Moaz Ahmad / August 7, 2014 at 11:57 pm
user-pic
The Peter Witt streetcars had conductors...so people could board quickly...they paid on exit.

While we're not going to bring back conductors, the best solutiin would be to shift all the ALRVs to King and have a Proof-Of-Payment and all-door boarding. Of course the next problem will be the ALRVs arevfalling apart...but they may last until 2017. Cheers, Moaz
Mike Burdock / August 8, 2014 at 10:22 am
user-pic
Let's assume this is right - that loading and unloading takes the most time.

Anyone who has ridden a streetcar in rush hour knows that it is not that people are dragging their ass or that the conductor is taking their sweet time (though they sometimes do).
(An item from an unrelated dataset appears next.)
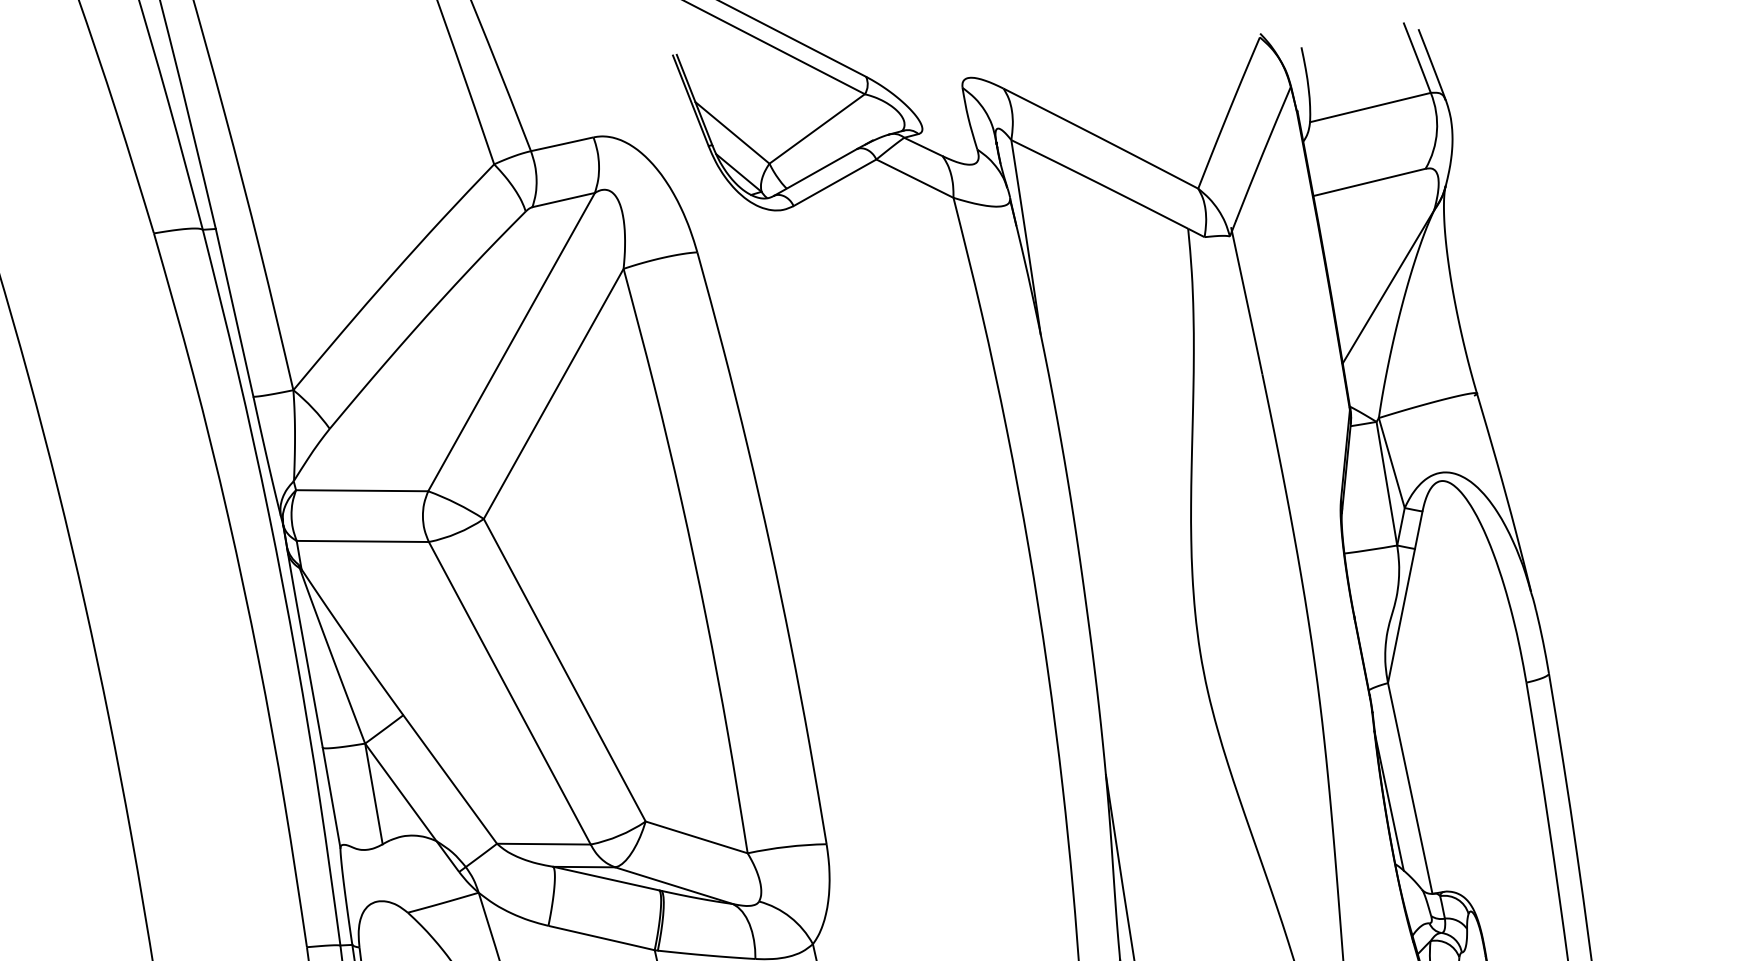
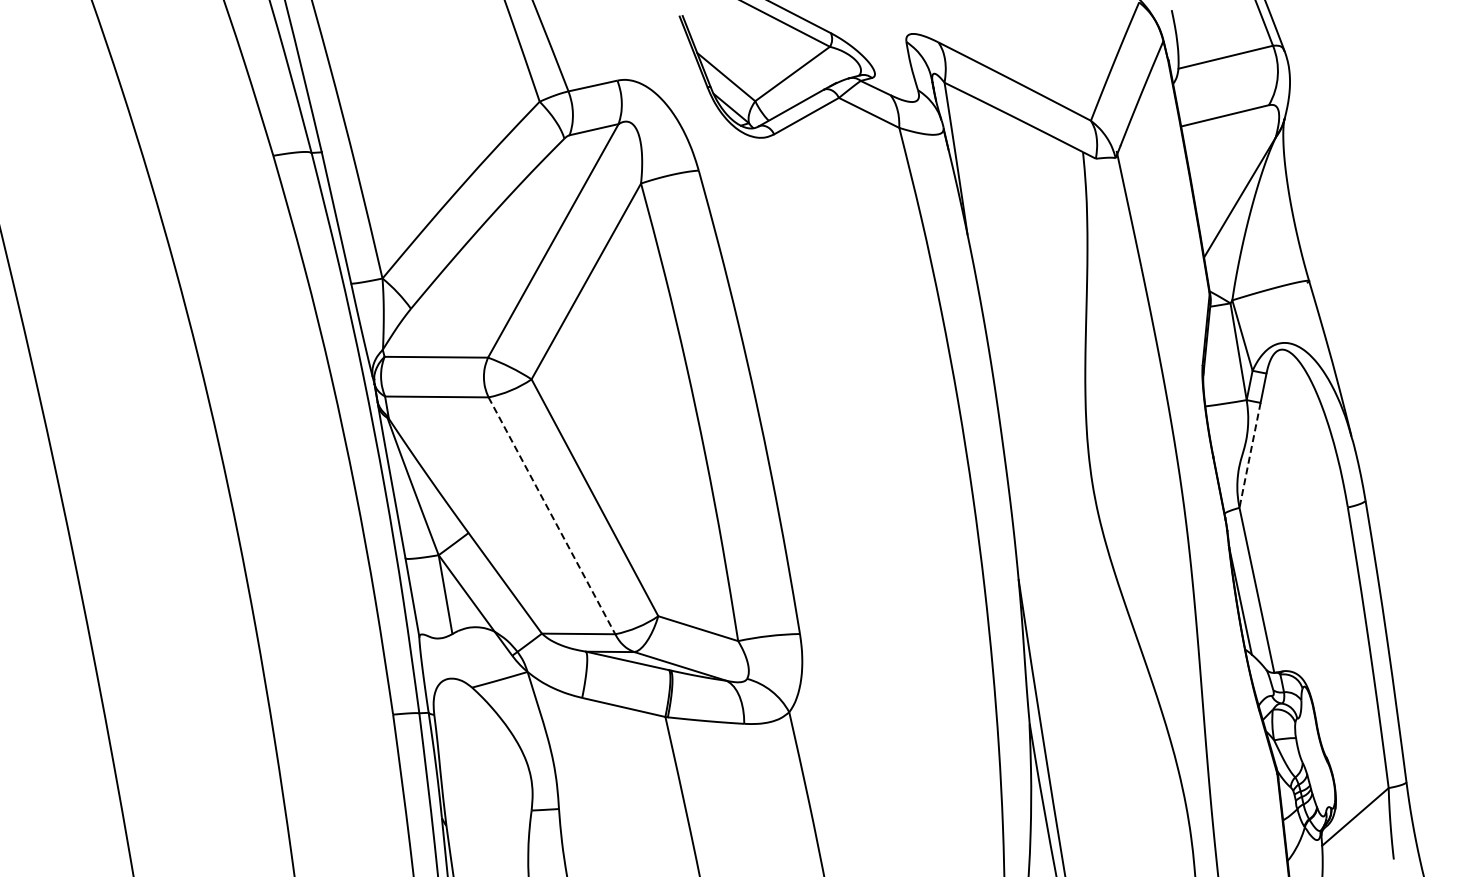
line: (1402, 616) -> (1250, 455), solid -> dashed
line: (510, 694) -> (552, 516), solid -> dashed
The problem is that there are too many stops and too many people on the damn car. Loading/unloading takes forever when you've got to squeeze even more people on a packed car and you stop every thirty metres.

Why might there be too many people? Streetcars not arriving frequently enough, which could be due to congestion. The loading/unloading finding is simply uninteresting.
Rob Ford / August 8, 2014 at 05:04 pm
user-pic
Scrap the streetcars. Turn them into hash pipes! Free hash pipes for TCHC tenants! Yowzir! Vote hash pipes, vote Ford, YOUR HASH MAYOR!!!
Arturo / August 9, 2014 at 03:11 pm
user-pic
The main problem with streetcars is that they exist.
Streetcars / August 11, 2014 at 07:55 pm
user-pic
The main problem with Arturo is his existence.
Rob Ford / August 11, 2014 at 07:58 pm
user-pic
An Escalade in every garage! Junk the streetcars!